Гордон Мэдоуз начал с патентования генов, затем, после серии удачных запусков высокоспецифичных лекарств для швейцарской фармацевтической корпорации, без труда сколотил состояние. Специализировался Гордон на идеях и оригинальных кикстартерских исследованиях. Надувал невесомый прозрачный пузырь капитализации, толкал рынок вверх и снимал сливки за пару этапов до того, как пузырь лопался. Если так далеко зайти не получалось, Гордон выжимал все, что было доступно. В итоге «Мэдоуз Венчур Кэпиталс» расширилась, заняв весь офисный центр странной архитектуры (словно бутылку болтами утыкали), сверкающая громада которого неуютно маячила за металлическими фасадами корпусов «показательных производств» технопарка Уолтемстоу; и никто уже не вспоминал Каплана, озадаченного заучку с высоко задранными бровями, который, расквасив себе лоб о свободный рынок, ненадолго вернулся к молекулярной биологии, а затем продолжил карьеру в должности учителя ланкаширской средней школы.

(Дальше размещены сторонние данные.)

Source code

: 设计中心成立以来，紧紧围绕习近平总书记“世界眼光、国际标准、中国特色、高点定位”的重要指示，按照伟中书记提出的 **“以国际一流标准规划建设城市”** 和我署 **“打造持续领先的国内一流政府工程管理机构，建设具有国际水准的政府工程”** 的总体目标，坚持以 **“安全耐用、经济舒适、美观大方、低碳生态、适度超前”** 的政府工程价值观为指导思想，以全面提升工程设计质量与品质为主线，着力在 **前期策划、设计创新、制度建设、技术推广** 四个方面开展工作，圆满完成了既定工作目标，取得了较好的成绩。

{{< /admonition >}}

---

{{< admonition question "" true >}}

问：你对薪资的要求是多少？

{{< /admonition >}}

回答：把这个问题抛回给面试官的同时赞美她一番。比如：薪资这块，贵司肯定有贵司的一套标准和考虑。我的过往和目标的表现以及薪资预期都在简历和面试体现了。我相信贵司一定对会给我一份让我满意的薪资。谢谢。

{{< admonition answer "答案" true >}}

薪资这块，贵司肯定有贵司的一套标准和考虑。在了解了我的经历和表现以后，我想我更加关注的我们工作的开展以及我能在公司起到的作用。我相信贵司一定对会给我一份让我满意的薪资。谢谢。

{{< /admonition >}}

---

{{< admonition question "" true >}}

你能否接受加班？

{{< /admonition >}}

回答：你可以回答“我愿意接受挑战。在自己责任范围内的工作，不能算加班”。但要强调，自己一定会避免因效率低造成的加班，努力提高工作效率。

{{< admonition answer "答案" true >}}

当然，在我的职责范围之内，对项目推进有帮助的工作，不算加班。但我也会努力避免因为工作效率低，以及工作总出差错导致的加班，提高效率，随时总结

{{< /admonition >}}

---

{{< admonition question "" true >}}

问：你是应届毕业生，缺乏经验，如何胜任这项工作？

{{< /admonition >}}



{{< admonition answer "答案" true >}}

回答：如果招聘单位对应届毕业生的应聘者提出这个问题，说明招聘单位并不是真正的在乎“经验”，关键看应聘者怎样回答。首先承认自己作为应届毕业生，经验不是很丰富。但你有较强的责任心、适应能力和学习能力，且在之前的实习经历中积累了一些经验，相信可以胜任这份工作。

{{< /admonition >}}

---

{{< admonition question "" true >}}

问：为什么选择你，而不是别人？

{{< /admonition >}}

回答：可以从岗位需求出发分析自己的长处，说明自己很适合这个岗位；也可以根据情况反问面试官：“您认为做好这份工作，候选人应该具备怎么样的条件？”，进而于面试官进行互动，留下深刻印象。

Мэдоуз был высок ростом и худощав, почти тощ. Когда Кэрни впервые повстречал его, Мэдоуз, вдохновленный триумфами на фармацевтическом фронте, отпустил козлиную бородку интернет-стартапера и присовокупил к ней безжалостно яркую оранжево-шафрановую шевелюру. Теперь он носил костюмы от Пьомбо, а рабочее место его, откуда открывался мрачный пейзаж на обсаженный деревьями старый бечевник Ли-Вэлли, будто сошло со страниц свежего выпуска журнала «Wallpaper». Кресло от «B&B Italia» стояло перед столом, похожим на глыбу переплавленного стекла. На столе соседствовали, словно между ними было что-то общее, кубик «макинтоша» и кофеварка работы Соттсасса.[29] За столом восседал сам Гордон, с неприкрытым интересом поглядывая на Валентайна Спрэйка.
– Тебе стоило бы нас представить друг другу, – указал он Кэрни.
Спрэйк, в лифте проявлявший горячечное нетерпение, стоял у стеклянной стены здания и, прижавшись к ней лицом, смотрел, как двумя-тремя этажами ниже по каналу плывут навстречу наползающим сумеркам пластиковые упаковки размером с рефрижератор каждая.
– Вам лучше потом поговорить, – посоветовал Кэрни. – У него есть идея насчет нового препарата.
Он сел напротив Мэдоуза.
– Гордон, тебе стоит знать, что Брайан Тэйт насчет тебя встревожен.
– Правда? – удивился Мэдоуз. – Как жаль.